Customer Experience and Operational Highlights
Customer experience scores improved significantly, with net promoter scores rising to +45 in Australia and +54 in New Zealand. This was supported by enhancements to IAG’s Retail Enterprise Platform, which now hosts over 5 million customer policies, enabling faster claims processing and improved digital engagement. Initiatives such as AI-driven customer support and motor supply chain efficiencies contributed to operational gains.
Renewal rates remained strong, particularly in direct channels, with motor insurance renewal rates around 90% and home insurance at approximately 95%. These metrics highlight customer loyalty and the effectiveness of IAG’s direct-to-consumer strategies.
Strategic Acquisitions and Capital Position
IAG is progressing with the acquisitions of RACQ Insurance and RAC Insurance, which are expected to add approximately $3 billion in GWP and enhance capital efficiency. These transactions remain subject to regulatory approvals and completion conditions. The company anticipates annual run-rate synergies exceeding $150 million post-integration, driven by reinsurance, claims, and operational efficiencies.
Capital strength remains a key focus, with IAG reporting a Common Equity Tier 1 (CET1) ratio of 1.47, comfortably above its target range of 0.9 to 1.1 times the Prescribed Capital Amount. The company plans to maintain this robust capital position while funding organic growth and acquisitions.

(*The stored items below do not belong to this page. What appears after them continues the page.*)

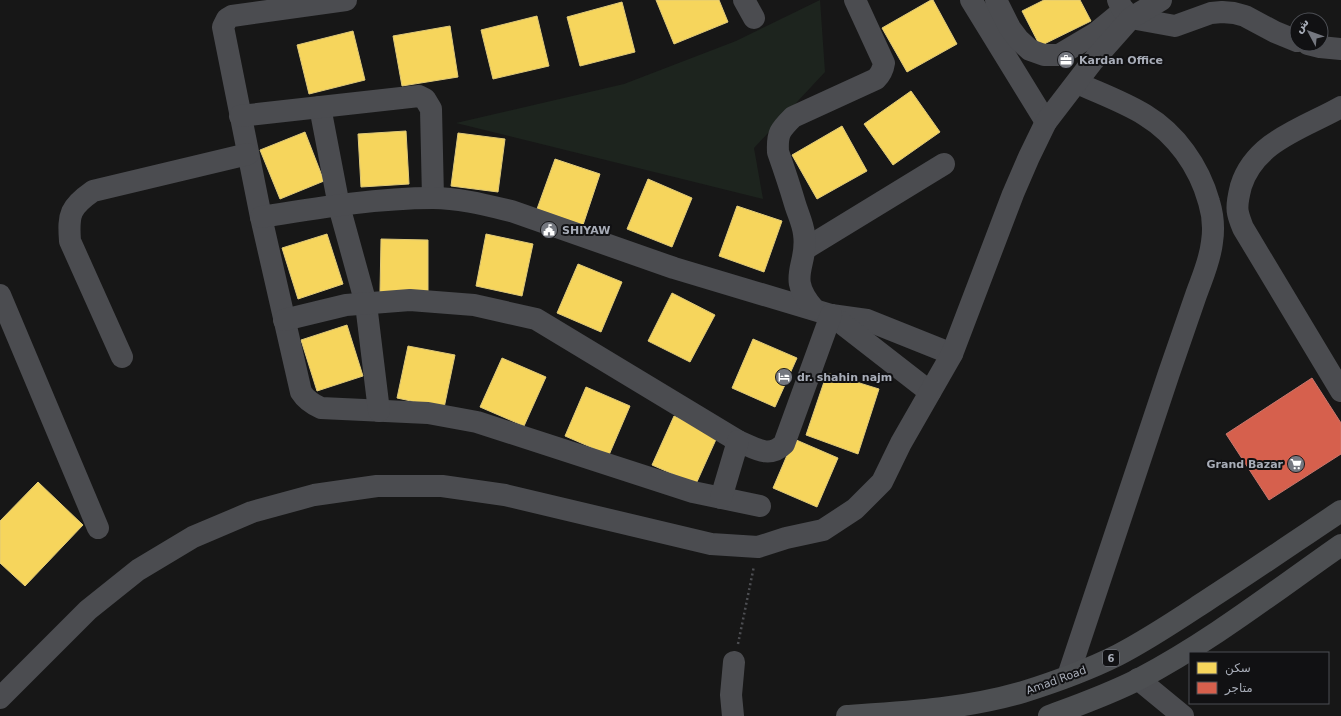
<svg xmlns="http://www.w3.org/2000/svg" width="1341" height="716" font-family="'DejaVu Sans','Noto Sans Arabic',sans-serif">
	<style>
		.green { fill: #1d241e }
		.homes { fill: #f6d55c; stroke: #dfc978 }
		.shops { fill: #d6604d; stroke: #c8776d }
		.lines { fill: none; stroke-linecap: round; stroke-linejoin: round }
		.path { stroke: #4d4e52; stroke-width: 2.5; stroke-dasharray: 2 3; stroke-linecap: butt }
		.minor { stroke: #4b4c50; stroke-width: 22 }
		.major { stroke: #4d4f52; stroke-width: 22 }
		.labels { text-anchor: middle; stroke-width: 4; stroke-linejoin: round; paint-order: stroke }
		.shield { fill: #111113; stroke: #7b7e86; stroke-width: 1 }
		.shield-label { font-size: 10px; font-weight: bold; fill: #a8adb8 }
		.poi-label { font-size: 11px; font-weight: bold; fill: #a8adb8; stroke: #111113; text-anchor: start }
		.street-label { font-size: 11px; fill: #a8adb8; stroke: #111113 }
	</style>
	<rect width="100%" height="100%" fill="#171717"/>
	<polygon class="green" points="820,0 825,72 754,148 763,199 456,123 624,84 736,41"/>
	<g class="homes">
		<polygon points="656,0 719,0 728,22 674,44"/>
		<polygon points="931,0 933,0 957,44 907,72 882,28"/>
		<polygon points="1044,0 1080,0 1091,21 1040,46 1022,11"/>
		<polygon points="622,2 635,52 580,66 567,17"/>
		<polygon points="537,16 549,66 493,79 481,30"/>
		<polygon points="450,26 458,77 402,86 393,36"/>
		<polygon points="353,31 365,80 309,94 297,45"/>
		<polygon points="911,91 940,132 893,165 864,124"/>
		<polygon points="842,126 867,171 817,199 792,155"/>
		<polygon points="406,131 409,184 361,187 358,134"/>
		<polygon points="305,132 324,181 280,199 260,150"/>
		<polygon points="458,133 505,139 498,192 451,186"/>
		<polygon points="555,159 600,174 583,225 537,209"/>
		<polygon points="648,179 692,198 672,247 627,229"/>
		<polygon points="737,206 782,221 764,272 719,256"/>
		<polygon points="327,234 343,284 298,299 282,248"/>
		<polygon points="486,234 533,244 522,296 476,286"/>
		<polygon points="381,239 428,240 428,293 380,293"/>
		<polygon points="578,264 622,282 601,332 557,313"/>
		<polygon points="672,293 715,315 690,362 648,341"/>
		<polygon points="347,325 363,376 317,391 301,340"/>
		<polygon points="753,339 797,358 775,407 732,388"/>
		<polygon points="408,346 455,355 444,408 397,398"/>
		<polygon points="502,358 546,377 524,426 480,407"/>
		<polygon points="827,373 879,389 858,454 806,435"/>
		<polygon points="586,387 630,406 609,455 565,436"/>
		<polygon points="674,416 718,435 696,484 652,465"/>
		<polygon points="794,439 838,458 817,507 773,488"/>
		<polygon points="38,482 83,525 25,586 0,563 0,521"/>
	</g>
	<polygon class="shops" points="1312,378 1341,423 1341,454 1269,500 1226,434"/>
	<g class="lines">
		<polyline class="path" points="738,644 754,566"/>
		<g class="minor">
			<path d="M346 0 232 16 227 19 223 27 261 217 301 392C306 400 312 404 321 408L428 413 477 422 693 492 760 506"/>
			<polyline points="744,0 754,18"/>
			<polyline points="971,0 1046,122"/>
			<polyline points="996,0 1010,28 1019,40 1030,50 1044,55 1059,55 1096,33 1124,10"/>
			<polyline points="1118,0 1123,10 1131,18 1175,26 1211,13 1222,12 1234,13 1245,16 1275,32 1297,41"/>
			<polyline points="1308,44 1320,47 1341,49"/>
			<polyline points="320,107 339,206 366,304 379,411"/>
			<path d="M1341 107C1304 128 1255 141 1241 186 1239 194 1236 205 1238 213 1239 218 1241 223 1243 228L1341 391"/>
			<polyline points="240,116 419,96 425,99 431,109 433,198"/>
			<path d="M261 217C317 208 376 198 433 198 459 198 486 205 511 211L674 268 831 315 867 320 952 354"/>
			<polyline points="805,249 944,164"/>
			<polyline points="0,295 98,528"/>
			<path d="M814 309C785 276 809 266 804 234 803 224 798 214 795 204 790 187 784 169 778 152 777 133 780 130 793 117L876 79C881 74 883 70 884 63L855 0"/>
			<polyline points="831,315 930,392"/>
			<path d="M284 320 346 305 410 300 474 305 536 319 738 441C755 448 769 459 784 444L831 315"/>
			<path d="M122 357 70 241C68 214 70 207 93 191L248 154"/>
			<polyline points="721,498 738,441"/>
			<path d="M1068 676C1101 575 1135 474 1169 373 1178 347 1187 321 1196 295 1202 278 1210 261 1212 242 1214 229 1213 215 1209 202 1199 166 1176 134 1145 115 1124 102 1099 93 1077 83"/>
			<polyline points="1138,679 1183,716"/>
			<polyline points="0,698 88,610 138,570 193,537 252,512 314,495 377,486 442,486 505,495 711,544 758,547 786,538 823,530 855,509 882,482 901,443 952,354 1013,194 1029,157 1046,122 1092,62 1131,18 1161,0"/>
			<polyline points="733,716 731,695 734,662"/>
		</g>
		<g class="major">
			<path d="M847 716C906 712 965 709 1023 692 1055 682 1088 670 1118 655 1149 639 1177 620 1206 601 1251 572 1296 541 1341 511"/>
			<path d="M1049 716C1079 705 1110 694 1139 679 1210 642 1275 591 1341 545"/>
		</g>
	</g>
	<defs>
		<g id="office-disc" transform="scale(0.9)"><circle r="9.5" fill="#757880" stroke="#111113"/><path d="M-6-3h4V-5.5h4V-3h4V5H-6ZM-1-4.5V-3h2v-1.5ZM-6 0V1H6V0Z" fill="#fff"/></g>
		<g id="civic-disc" transform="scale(0.9)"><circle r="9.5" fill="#757880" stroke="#111113"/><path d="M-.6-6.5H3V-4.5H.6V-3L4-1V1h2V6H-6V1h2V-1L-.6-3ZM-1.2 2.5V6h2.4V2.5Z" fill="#fff"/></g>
		<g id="hotel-disc" transform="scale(0.9)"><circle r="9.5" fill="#757880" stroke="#111113"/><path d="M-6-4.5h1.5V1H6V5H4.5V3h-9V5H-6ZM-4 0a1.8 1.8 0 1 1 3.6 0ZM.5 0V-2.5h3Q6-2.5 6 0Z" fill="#fff"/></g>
		<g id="supermarket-disc" transform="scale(0.9)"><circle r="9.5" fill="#757880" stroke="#111113"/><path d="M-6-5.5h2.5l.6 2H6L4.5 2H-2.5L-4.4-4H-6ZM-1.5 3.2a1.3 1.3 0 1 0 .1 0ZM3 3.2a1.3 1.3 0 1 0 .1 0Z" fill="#fff"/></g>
	</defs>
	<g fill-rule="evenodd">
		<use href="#office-disc" x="1066" y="60"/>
		<use href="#civic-disc" x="549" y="230"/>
		<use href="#hotel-disc" x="784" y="377"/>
		<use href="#supermarket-disc" x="1296" y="464"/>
	</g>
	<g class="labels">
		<rect class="shield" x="1103" y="650" width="16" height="16" rx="3"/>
		<g class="shield-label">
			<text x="1111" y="662">6</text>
		</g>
		<g class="poi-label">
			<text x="1079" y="64">Kardan Office</text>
			<text x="562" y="234">SHIYAW</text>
			<text x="797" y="381">dr. shahin najm</text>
			<text x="1283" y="468" text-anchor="end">Grand Bazar</text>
		</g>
		<g class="street-label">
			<text transform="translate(1056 680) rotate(-20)" y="4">Amad Road</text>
		</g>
	</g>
	<rect x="1189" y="652" width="140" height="52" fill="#111113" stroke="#4d4f55"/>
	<rect x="1197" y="662" width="20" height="12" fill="#f6d55c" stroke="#4d4f55"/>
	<text x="1225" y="672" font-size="12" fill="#a8adb8">سكن</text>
	<rect x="1197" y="682" width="20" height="12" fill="#d6604d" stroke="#4d4f55"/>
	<text x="1225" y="692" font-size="12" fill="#a8adb8">متاجر</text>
	<g transform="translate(1309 32) rotate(311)"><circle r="19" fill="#111113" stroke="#4d4f55"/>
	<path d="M0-3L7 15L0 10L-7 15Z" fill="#757880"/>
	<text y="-6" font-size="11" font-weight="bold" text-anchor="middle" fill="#a8adb8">ش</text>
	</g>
</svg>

Outlook and Guidance for FY26
Looking ahead, IAG projects reported insurance profit between $1.45 billion and $1.65 billion for FY26, with a reported insurance margin forecasted between 14.0% and 16.0%. The company expects low-to-mid single digit GWP growth excluding the impact of acquisitions, with direct business growth in Australia anticipated at mid-single digits and a relatively flat premium outlook in New Zealand.
The RACQ Insurance acquisition is expected to complete on 1 September 2025, contributing approximately 10% GWP growth. IAG’s guidance aligns with its strategic targets to deliver a 15% reported insurance margin and a 15% reported return on equity on a through-the-cycle basis.
Administration expenses are projected to reduce by FY27 as investments in growth and transformation initiatives mature, supporting improved efficiency and profitability.
Bottom Line?
IAG’s FY25 results and pending acquisitions position it well for sustained growth, but regulatory approvals and integration execution will be critical to watch.
Questions in the middle?
- How will regulatory approvals for RACQ and RAC Insurance acquisitions impact IAG’s growth trajectory?
- What are the key risks to achieving FY26 guidance amid evolving economic and natural peril conditions?
- How effectively can IAG realize the projected $150 million annual synergies from acquisitions?